I never have any problem putting my key in the key hole, even in the dark. I actually enjoy it :D ..its like natural instinct.

does this mean i'm gonna have to go out n buy some steering lockclubs?!?!?!
not that it would really stop the crims!!

I never have any problem putting my key in the key hole, even in the dark. I actually enjoy it :D ..its like natural instinct.

I have similar dirty thoughts :D

your car is a lot easier to steal than you think

Good 'ole Flat Bed Tow Truck & Bye Bye Car ;)

turbo timers are a wank for modern cars... only for the fully sik's bragging...

plus you have all that ignition wiring all ready to go for the thief....

used to start my mates car like that pete ;)
makes it waaaaaaaaaaaay to easy

Good 'ole Flat Bed Tow Truck & Bye Bye Car ;)

That's exactly the thing I've been talking about....

If I was a "would-be teenage crim" searching on google, this thread would be a gold mine ;)

If I was a "would-be teenage crim" searching on google, this thread would be a gold mine ;)
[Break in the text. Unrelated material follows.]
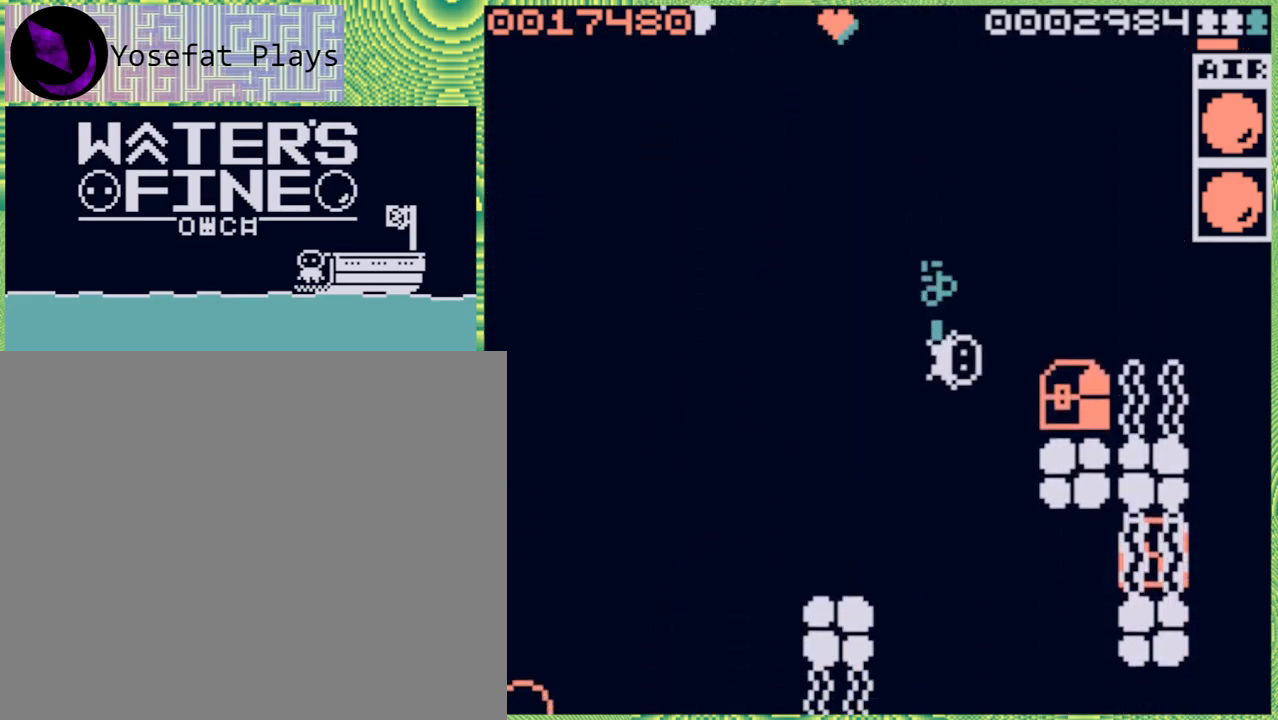
{"buttons": [], "left_stick": "right", "right_stick": "center", "events": [[233, "left_stick", "center"], [417, "left_stick", "right"]]}
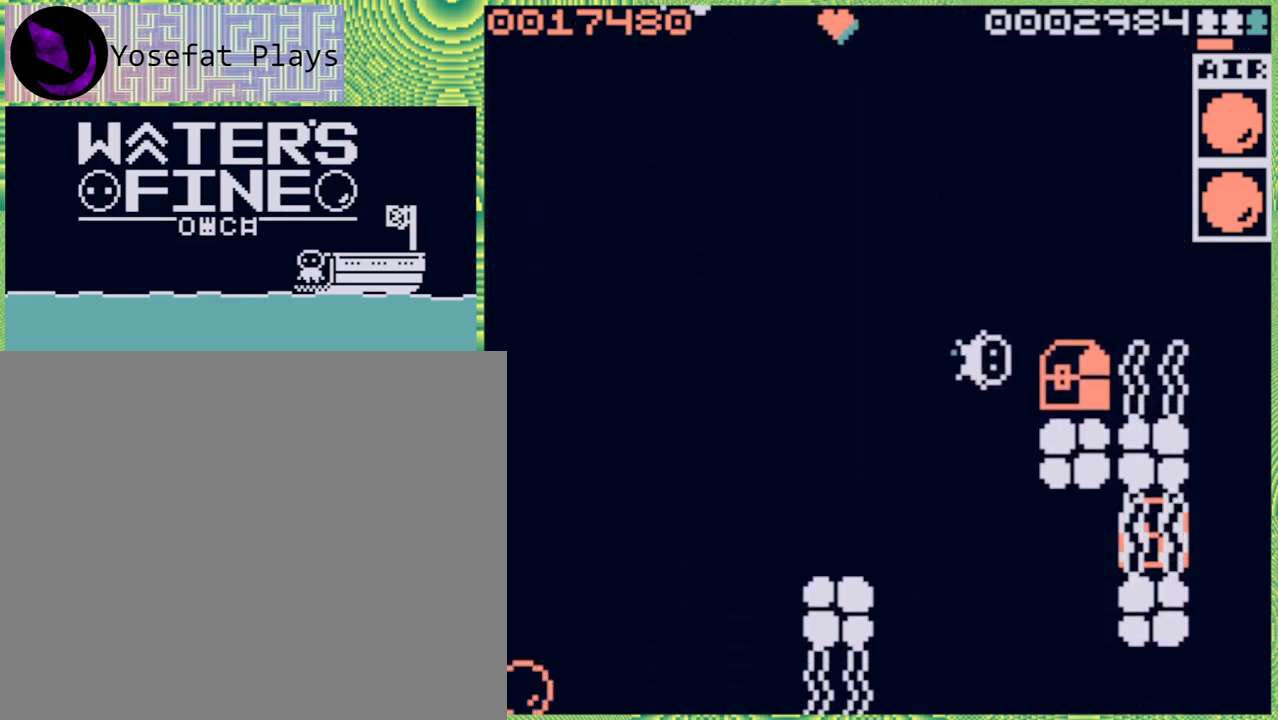
{"buttons": [], "left_stick": "left", "right_stick": "center", "events": [[117, "left_stick", "center"], [233, "B", "down"], [283, "B", "up"], [467, "left_stick", "left"]]}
I'll post up how to disable the immobiliser on VR Commo's via the headlight.... :D ;)

I don't actually know how to do that, just know that it can be done.

A few cars apparently can be done like that.


SSS_Hoon

If I was a "would-be teenage crim" searching on google, this thread would be a gold mine ;)

Your not far off - both amatuer and pro car thieves scour the net for targets !!!

That's why I've always said and tried to maintain blanking out the regos of all our cars shown...

when i first bought the astra ('99) and parked in suss areas, I used to just pull out the fuel pump relay.. not that it prolly mattered but kinda gave the same warm fuzzy feeling as removing the dizzy cap on my old commodore.

Which incidentally got broken into, and thieves tried to start by breaking the ignition lock.. no dizzy=no joyride! :)

That's exactly the thing I've been talking about....

I just noticed just then ya Commented the Same thing.

When my AshTray decided to have a Full Electrical Brain Fart. I couldn't open it with the Remote or Key, The Towie just whinched it up on the truck with the Handbrake on. Then he pulls out these Rollers so it can be done to Automatics with Park Engaged. I was Freaking & Straight away thought about my GT.
He said " How else to do we Re-po Cars without the Owner Knowing".